▶ Texto de leitura:
▶
Concretamente, o Tribunal de Justiça apenas começou as discussões para a criação de Varas Especializadas, criou um Grupo de Apoio às Ordens Judiciais de Reintegração de Posse (Gaorp) e expediu uma diretriz para que os juízes tentem realizar acordos. Os movimentos e as assessorias jurídicas populares não participam de nenhuma dessas iniciativas e para a composição do Gaorp sequer a Defensoria Pública e o Ministério Público foram convidados. Assim, mascaram-se os sintomas, mas o cancro continua lá: em 2014 praticamente dobraram as ordens de reintegração de posse com solicitação de força policial.
Com relação ao exemplo da Teodoro Sampaio que citamos no início, havia potencial para, extrajudicialmente, fazer deste um caso emblemático no enfrentamento de conflitos fundiários, na provisão de habitação social em áreas centrais e na realização de operações urbanas de forma socialmente inclusiva: isso porque o prédio da Rua Teodoro Sampaio foi gravado como Zona Especial de Interesse Social (ZEIS 3- 372) no novo Plano Diretor Estratégico de São Paulo (Lei 16.050/14) e está inserido no perímetro da Operação Urbana Faria Lima.Seriam facilitadores também a comprovação da situação de abandono em processos judiciais (depoimento de proprietários afirmando que o prédio estava fechado há quase uma década) e um compromisso de compra e venda que balizava o valor de mercado na faixa de R$ 5 milhões (valor bem abaixo das recentes desapropriações de prédios em áreas centrais e condizente com a enorme arrecadação da Operação Urbana Faria Lima que, segundo dados da SP Urbanismo, tem disponível R$ 470 milhões em caixa).
◀
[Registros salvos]
▶
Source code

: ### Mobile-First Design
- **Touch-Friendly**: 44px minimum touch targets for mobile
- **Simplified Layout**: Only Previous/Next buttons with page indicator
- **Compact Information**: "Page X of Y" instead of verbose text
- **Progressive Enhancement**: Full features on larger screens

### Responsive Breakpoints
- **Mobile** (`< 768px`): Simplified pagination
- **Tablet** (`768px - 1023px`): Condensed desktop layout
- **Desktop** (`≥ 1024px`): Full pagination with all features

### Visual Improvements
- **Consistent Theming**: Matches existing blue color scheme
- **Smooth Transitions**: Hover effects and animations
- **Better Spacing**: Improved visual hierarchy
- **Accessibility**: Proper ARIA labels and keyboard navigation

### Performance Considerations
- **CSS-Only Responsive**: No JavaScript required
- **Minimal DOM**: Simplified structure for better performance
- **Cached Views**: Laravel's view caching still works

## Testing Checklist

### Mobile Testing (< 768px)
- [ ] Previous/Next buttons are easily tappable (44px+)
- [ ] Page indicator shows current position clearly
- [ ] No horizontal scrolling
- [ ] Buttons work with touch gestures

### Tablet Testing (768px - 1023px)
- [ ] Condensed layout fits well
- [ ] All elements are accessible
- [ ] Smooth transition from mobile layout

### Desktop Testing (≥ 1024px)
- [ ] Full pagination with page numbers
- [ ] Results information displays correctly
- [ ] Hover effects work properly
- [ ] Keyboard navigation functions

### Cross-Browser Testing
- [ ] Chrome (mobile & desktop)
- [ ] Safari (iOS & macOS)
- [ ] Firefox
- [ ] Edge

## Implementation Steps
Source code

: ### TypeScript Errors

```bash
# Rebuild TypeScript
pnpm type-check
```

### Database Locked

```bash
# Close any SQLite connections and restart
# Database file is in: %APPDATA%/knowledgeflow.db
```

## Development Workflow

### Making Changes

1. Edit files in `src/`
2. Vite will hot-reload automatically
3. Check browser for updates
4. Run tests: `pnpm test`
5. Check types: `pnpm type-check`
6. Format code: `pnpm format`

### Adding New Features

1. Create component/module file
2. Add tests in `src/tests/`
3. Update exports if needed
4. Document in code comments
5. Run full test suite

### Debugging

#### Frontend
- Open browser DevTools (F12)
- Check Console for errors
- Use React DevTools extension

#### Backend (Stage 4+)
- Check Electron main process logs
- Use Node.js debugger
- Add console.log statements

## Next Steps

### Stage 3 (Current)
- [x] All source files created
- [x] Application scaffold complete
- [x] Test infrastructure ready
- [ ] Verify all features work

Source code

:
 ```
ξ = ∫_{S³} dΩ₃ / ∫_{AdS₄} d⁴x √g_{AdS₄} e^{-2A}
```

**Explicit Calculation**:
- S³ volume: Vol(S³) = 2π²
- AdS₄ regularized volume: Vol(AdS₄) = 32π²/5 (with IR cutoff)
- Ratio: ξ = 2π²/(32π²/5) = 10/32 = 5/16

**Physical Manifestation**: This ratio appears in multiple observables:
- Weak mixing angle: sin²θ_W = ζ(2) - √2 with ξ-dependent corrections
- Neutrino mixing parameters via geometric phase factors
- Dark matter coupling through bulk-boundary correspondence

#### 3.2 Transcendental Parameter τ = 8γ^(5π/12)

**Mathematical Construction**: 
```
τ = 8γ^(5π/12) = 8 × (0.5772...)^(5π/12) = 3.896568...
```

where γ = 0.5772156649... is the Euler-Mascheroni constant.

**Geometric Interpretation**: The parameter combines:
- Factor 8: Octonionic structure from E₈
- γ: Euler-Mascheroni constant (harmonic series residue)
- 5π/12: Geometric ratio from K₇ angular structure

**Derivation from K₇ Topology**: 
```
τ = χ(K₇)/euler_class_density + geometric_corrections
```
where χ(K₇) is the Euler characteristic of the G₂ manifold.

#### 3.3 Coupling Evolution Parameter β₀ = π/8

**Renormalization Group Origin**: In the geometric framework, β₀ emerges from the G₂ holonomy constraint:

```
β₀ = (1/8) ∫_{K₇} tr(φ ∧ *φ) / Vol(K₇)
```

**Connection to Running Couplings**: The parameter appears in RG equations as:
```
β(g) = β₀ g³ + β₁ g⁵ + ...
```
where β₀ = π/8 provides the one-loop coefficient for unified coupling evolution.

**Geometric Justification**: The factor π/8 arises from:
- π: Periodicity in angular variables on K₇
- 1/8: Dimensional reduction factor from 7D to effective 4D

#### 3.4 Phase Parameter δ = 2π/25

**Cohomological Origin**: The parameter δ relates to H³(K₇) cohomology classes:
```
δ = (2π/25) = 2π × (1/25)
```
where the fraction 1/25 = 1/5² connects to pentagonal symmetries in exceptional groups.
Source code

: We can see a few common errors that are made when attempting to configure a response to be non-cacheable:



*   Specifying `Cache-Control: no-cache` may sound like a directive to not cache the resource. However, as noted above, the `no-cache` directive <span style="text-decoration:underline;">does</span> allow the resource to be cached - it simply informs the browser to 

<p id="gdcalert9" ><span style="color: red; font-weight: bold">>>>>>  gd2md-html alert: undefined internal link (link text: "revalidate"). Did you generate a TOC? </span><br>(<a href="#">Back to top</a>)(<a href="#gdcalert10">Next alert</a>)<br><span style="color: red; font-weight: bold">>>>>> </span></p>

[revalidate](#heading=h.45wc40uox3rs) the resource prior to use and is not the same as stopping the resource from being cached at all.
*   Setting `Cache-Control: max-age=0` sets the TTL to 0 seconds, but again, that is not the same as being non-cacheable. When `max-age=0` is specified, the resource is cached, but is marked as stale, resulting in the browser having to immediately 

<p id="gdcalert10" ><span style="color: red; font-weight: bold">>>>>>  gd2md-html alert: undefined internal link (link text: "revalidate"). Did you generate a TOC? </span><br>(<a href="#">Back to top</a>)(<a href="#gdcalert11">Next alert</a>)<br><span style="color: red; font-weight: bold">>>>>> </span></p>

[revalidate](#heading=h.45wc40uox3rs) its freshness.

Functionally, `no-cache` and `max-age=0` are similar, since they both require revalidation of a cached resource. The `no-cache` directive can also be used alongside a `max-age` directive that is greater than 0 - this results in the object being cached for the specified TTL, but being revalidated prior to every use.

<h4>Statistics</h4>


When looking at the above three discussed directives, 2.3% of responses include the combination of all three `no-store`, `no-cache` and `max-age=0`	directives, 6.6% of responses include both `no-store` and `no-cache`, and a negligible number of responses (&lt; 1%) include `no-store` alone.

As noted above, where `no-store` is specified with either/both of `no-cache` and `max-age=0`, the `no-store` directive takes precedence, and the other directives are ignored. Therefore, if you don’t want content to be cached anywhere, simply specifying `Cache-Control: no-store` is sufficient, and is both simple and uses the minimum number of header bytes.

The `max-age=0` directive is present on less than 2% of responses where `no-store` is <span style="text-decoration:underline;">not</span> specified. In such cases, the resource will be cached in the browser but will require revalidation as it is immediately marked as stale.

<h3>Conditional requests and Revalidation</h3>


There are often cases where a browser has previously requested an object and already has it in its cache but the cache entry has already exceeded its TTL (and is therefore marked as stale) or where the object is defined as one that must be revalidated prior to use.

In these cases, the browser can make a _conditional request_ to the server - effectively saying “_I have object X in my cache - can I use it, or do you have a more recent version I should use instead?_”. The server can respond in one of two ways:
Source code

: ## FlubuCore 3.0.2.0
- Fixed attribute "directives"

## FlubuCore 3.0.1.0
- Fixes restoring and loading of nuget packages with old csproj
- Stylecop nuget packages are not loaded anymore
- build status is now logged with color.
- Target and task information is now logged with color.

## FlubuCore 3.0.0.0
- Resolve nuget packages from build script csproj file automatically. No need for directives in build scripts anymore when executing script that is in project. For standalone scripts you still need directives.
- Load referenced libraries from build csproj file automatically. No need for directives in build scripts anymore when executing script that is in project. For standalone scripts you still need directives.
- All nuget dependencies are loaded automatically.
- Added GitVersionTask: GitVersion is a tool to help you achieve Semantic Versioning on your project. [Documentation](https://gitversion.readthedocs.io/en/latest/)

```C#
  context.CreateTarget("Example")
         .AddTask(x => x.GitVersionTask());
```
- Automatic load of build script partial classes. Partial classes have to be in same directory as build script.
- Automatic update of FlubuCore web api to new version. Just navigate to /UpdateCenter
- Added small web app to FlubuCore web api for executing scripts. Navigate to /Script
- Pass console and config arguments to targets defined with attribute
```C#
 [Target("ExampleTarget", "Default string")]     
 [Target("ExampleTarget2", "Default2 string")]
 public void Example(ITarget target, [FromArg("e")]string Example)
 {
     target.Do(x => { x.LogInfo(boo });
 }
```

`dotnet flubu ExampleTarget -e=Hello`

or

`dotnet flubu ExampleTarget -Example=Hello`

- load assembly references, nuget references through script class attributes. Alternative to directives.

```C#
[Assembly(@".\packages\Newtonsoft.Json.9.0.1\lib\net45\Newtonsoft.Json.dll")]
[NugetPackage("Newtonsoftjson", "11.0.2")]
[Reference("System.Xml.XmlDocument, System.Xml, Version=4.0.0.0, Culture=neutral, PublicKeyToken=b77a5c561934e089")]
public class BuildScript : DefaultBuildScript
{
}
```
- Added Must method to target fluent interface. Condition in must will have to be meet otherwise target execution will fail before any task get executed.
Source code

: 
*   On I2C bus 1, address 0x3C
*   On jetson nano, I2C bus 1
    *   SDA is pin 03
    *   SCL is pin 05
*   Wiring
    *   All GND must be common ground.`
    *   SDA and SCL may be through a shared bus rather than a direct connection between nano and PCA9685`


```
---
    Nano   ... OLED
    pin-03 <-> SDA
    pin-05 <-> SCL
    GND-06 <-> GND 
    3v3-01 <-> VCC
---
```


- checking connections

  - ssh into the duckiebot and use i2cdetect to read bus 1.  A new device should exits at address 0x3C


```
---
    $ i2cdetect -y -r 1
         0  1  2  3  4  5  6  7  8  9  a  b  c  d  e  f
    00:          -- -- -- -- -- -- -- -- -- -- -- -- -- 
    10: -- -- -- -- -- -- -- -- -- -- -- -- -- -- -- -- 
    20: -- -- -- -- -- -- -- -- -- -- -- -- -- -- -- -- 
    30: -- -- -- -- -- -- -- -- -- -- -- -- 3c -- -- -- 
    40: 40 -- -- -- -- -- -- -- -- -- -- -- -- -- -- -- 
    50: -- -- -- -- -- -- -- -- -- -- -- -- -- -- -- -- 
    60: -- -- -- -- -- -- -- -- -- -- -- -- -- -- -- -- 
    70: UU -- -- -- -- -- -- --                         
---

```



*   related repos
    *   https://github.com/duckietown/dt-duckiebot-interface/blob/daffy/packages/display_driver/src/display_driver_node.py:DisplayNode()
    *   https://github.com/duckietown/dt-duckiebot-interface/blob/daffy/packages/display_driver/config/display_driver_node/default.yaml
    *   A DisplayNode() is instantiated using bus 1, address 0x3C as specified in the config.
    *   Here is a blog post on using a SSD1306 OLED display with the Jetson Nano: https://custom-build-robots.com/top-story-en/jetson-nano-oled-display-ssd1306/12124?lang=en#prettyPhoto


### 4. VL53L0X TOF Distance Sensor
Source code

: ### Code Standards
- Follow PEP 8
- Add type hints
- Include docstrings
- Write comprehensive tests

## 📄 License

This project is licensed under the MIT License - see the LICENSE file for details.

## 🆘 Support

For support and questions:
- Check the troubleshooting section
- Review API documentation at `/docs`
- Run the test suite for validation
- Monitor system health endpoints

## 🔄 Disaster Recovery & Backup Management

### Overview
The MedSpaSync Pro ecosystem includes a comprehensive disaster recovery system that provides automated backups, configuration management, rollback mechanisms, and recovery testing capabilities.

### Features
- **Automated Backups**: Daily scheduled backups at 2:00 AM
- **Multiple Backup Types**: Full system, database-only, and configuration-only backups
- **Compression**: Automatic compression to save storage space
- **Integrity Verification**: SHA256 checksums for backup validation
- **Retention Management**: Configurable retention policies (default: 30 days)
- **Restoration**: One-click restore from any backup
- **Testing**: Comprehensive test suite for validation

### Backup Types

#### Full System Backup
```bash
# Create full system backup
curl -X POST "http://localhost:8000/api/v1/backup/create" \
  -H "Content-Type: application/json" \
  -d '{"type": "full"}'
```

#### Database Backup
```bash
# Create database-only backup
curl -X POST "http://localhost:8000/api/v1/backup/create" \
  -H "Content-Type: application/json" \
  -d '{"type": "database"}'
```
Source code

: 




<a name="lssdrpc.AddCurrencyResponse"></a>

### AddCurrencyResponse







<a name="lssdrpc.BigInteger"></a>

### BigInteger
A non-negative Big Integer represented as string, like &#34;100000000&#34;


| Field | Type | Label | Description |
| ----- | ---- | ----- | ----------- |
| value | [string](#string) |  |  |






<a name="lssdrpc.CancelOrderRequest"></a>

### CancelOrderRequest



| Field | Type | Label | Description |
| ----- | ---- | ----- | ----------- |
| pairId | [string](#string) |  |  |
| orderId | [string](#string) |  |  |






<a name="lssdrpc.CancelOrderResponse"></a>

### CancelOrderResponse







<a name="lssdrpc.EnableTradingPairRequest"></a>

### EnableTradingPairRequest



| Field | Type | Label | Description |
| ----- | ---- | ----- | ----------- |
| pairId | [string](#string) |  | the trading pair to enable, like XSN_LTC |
◀
▶ Tarefas obrigatórias:
[1] Liste as iniciativas do Tribunal de Justiça mencionadas no texto sobre conflitos fundiários em São Paulo.
[2] Copie do texto sobre conflitos fundiários em São Paulo o trecho entre "Concretamente, o Tribunal" e "de força policial.", inclusive.
[3] Por favor, dê continuidade ao texto sobre conflitos fundiários em São Paulo a partir do ponto em que ele termina.

▶ Respostas por tarefa:
[1]
- Início das discussões para a criação de Varas Especializadas
- Criação do Grupo de Apoio às Ordens Judiciais de Reintegração de Posse (Gaorp)
- Expedição de uma diretriz para que os juízes tentem realizar acordos

[2]
Concretamente, o Tribunal de Justiça apenas começou as discussões para a criação de Varas Especializadas, criou um Grupo de Apoio às Ordens Judiciais de Reintegração de Posse (Gaorp) e expediu uma diretriz para que os juízes tentem realizar acordos. Os movimentos e as assessorias jurídicas populares não participam de nenhuma dessas iniciativas e para a composição do Gaorp sequer a Defensoria Pública e o Ministério Público foram convidados. Assim, mascaram-se os sintomas, mas o cancro continua lá: em 2014 praticamente dobraram as ordens de reintegração de posse com solicitação de força policial.

[3]
Estudos urbanísticos preliminares realizados pelo Escritório Modelo (PUC/SP) mostram um bom potencial de reforma do prédio, cuja planta original já tinha unidades residenciais. Mas a Administração Pública se limitou a arrolar as famílias e inscrevê-las na COHAB. Uma chance perdida de transformar em realidade os princípios e valores que norteiam a política urbana descrita no Plano Diretor.
*Julia Azevedo Moretti é advogada, mestre em Desenvolvimento Sustentável pela University College London, mestranda em Direito Urbanístico pela PUC-SP e gerente-jurídica da Área de Projetos Sociais do Escritório Modelo “Dom Paulo Evaristo Arns” na mesma instituição.